Our device is layer 2 ethernet bridge which is not supposed to change anything.  Again my particular interest is that we are doing magic compression* to strip portions of the frame, xmit over air link, and then restore on other side, and we want to make sure its all correct.

So ... a user script, (in python? or QtScript?) to generate a packet, compute the CRC,  send it, receive it on a second interface, re-do the CRC and pass/fail the packet.

Alternatively, send a flow (possibly hundreds or thousands of packets), save the capture on the Tx side, then also save the capture on the Rx side, and post-process the entire capture files to locate any differences.   The significant issue with directly diffing wireshark ascii capture files is the timestamps ... a pre-process would have to strip out timestamps and just compare the remaining bytes.

Need to ponder which would be superior solutiuon: packet-at-a-time integrity check (send-recv-verify, loop) or batch mode (send batch, recv batch, verify batch).  

Give my a clue as to where and how I can hook a user script to generate / verify a CRC for any arbitrary packet.

* What is asked:
• A. In the bridge-testing post, list each step the proposed user script would carry out, in order.
• B. Reproduce the part of the bridge-testing post starting at "So ... a user" and ending at "batch, verify batch).", keeping every word unchanged.

Extracted records:

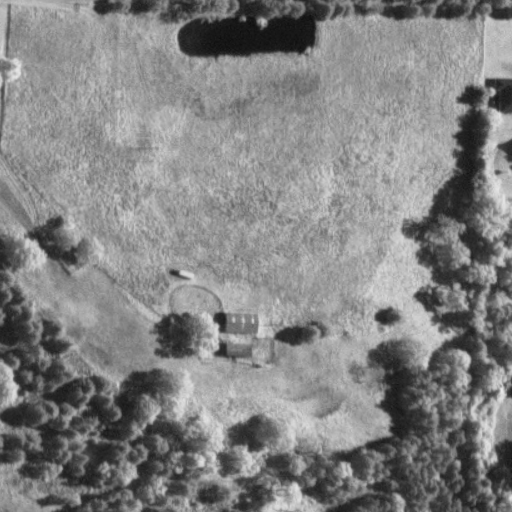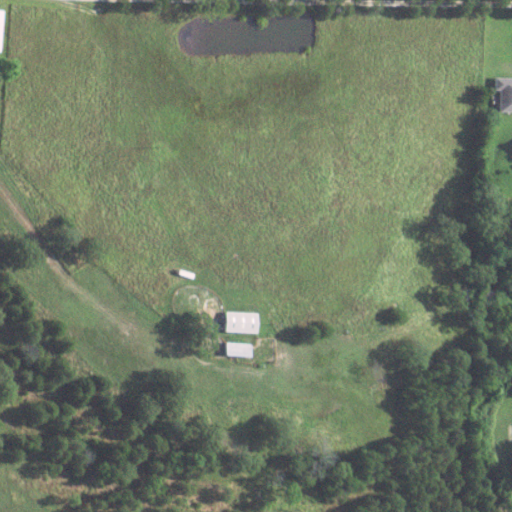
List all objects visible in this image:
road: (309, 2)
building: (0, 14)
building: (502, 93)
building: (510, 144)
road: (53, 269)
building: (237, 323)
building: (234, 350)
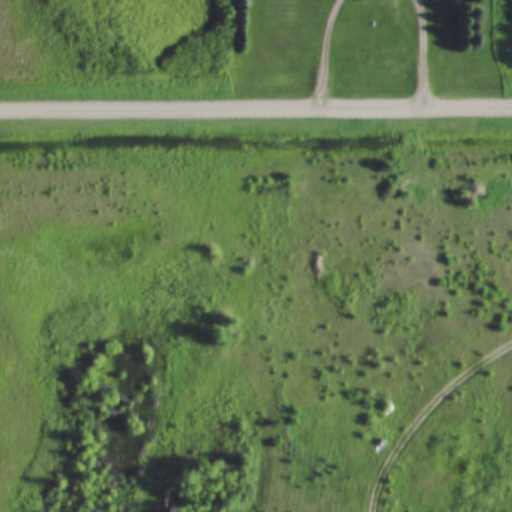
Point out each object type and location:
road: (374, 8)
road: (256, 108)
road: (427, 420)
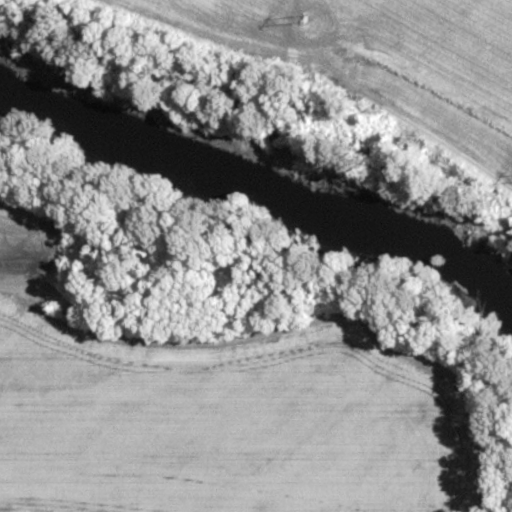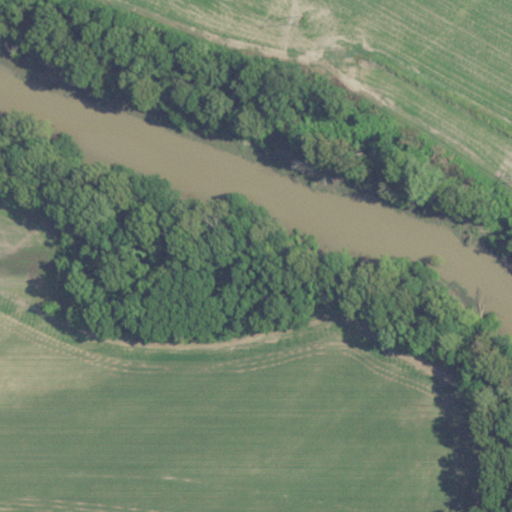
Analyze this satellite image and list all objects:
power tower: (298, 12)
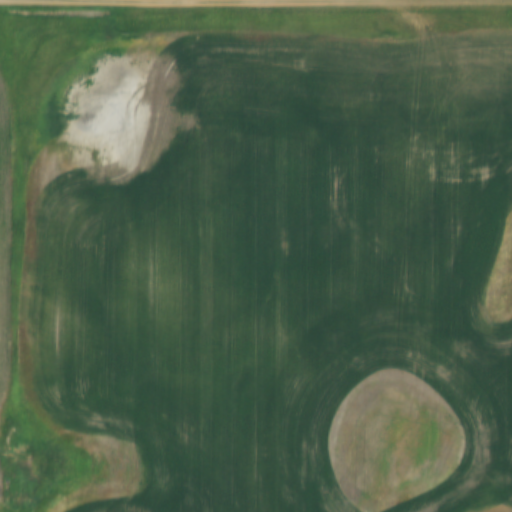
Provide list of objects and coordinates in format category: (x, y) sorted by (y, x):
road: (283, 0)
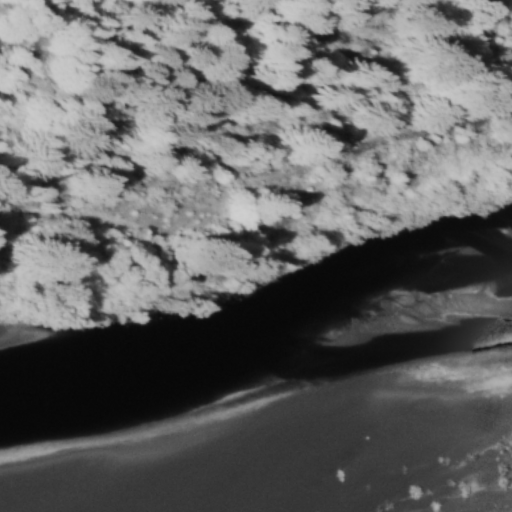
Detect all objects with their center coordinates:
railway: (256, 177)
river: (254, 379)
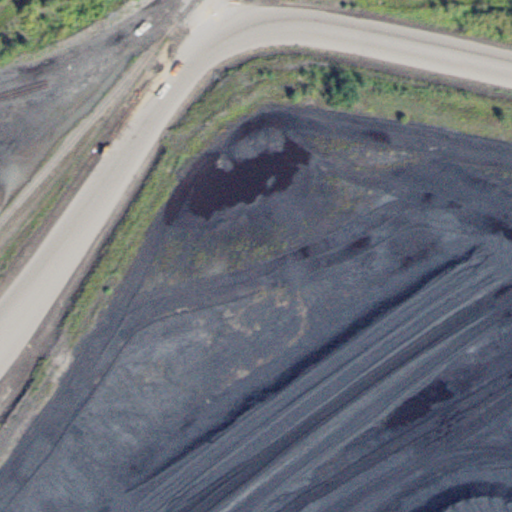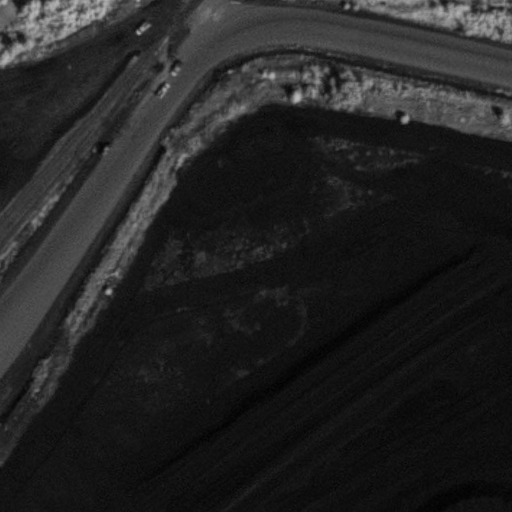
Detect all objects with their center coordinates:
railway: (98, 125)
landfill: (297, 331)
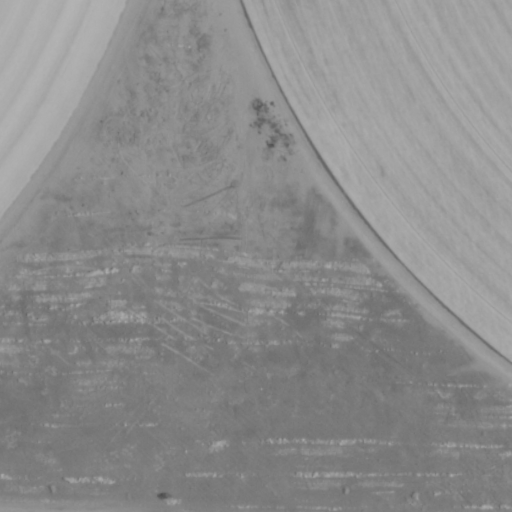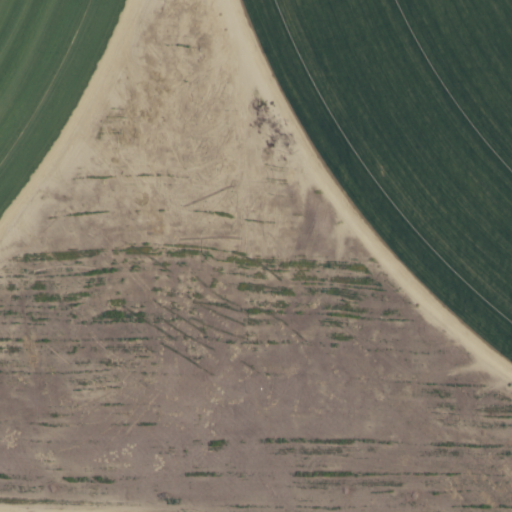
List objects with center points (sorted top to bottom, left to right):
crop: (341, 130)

* Full solutions:
• A.
1. Generate a packet
2. Compute the CRC
3. Send it
4. Receive it on a second interface
5. Re-do the CRC
6. Pass/fail the packet

• B.
So ... a user script, (in python? or QtScript?) to generate a packet, compute the CRC,  send it, receive it on a second interface, re-do the CRC and pass/fail the packet.

Alternatively, send a flow (possibly hundreds or thousands of packets), save the capture on the Tx side, then also save the capture on the Rx side, and post-process the entire capture files to locate any differences.   The significant issue with directly diffing wireshark ascii capture files is the timestamps ... a pre-process would have to strip out timestamps and just compare the remaining bytes.

Need to ponder which would be superior solutiuon: packet-at-a-time integrity check (send-recv-verify, loop) or batch mode (send batch, recv batch, verify batch).